Jennifer Cummings, MD, is an internal medicine resident. Effects of metoprolol on mortality and late infarction in diabetics with suspected acute myocardial infarction: Insulin, either endogenous or exogenous, favors the use of glucose rather than free fatty acids as an energy source. This makes determining which intervention was responsible for the decrease in mortality impossible: People with diabetes are more sensitive to catacholamine stimulation, and thus they have a dramatic increase in triial free fatty acids and a decrease in glucose utilization.



This increase in mortality is shown during both initial hospitalization and long-term follow up. Acute myocardial infarction figami the diabetic patient: This impairment may potentiate ischemic heart disease by facilitating coronary artery occlusion and reocclusion.

These benefits of intensive treatment were greater in the primary prevention group, whose subjects had no symptoms at baseline.

There are indications in experimental settings that propranolol may shift myocardial metabolism from free fatty acid utilization rigami glucose utilization. Relation between serum free fatty acids and arrhythmias and death after acute myocardial infarctions. Adapted from reference 1. This in itself may have created a bias because the patients studied were required to agree to aggressive insulin therapy for an extended period of time.

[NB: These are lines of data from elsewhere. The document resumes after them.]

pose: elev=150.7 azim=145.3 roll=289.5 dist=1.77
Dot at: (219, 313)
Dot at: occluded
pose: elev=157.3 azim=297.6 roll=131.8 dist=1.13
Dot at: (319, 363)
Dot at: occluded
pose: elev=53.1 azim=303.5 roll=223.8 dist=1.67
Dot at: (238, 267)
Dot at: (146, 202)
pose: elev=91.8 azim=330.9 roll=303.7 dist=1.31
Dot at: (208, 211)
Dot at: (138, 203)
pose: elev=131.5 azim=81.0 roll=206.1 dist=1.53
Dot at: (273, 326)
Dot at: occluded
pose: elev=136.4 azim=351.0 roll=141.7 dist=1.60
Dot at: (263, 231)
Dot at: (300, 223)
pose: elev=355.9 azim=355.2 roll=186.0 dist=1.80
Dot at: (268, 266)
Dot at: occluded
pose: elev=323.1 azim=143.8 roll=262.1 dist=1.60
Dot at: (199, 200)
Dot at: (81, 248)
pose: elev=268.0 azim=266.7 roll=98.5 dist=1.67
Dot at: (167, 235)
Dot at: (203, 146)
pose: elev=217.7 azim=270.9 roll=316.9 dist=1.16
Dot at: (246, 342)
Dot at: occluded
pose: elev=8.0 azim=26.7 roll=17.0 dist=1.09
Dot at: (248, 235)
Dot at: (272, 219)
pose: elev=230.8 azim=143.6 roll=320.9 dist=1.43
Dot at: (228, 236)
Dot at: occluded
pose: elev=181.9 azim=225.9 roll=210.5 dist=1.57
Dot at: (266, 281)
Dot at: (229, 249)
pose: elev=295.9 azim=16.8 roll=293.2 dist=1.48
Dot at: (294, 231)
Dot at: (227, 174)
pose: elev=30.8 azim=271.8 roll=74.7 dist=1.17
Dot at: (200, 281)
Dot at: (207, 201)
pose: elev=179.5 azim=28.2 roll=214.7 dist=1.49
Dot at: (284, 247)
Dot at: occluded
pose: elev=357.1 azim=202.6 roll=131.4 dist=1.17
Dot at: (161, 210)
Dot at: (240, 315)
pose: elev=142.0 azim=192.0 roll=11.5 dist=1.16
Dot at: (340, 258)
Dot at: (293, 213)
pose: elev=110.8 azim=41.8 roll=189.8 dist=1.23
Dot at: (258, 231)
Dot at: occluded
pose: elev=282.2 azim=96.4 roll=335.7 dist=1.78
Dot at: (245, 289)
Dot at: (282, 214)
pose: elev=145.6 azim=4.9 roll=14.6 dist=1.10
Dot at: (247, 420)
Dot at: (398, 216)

Tgial randomized study of intensive insulin treatment of long-term survival after acute myocardial infarction in patients with diabetes mellitus.


Mortality and morbidity during five year follow-up of diabetics with myocardial infarction. Overall, concomitant therapy was similar between both groups of the study. Subcutaneous insulin was used only if determined to be necessary by a CCU physician, particularly if the patient was on insulin before admission. In addition to the diabetes treatment, all patients received thrombolytic therapy streptokinasebeta-blockers, aspirin, heparin, nitroglycerin, percutaneous transluminal coronary angioplasty PTCAand coronary artery bypass graft CABG surgery acutely and chronically as deemed appropriate by their physicians.

Kevin Mineo, MD, is is an internal medicine intern.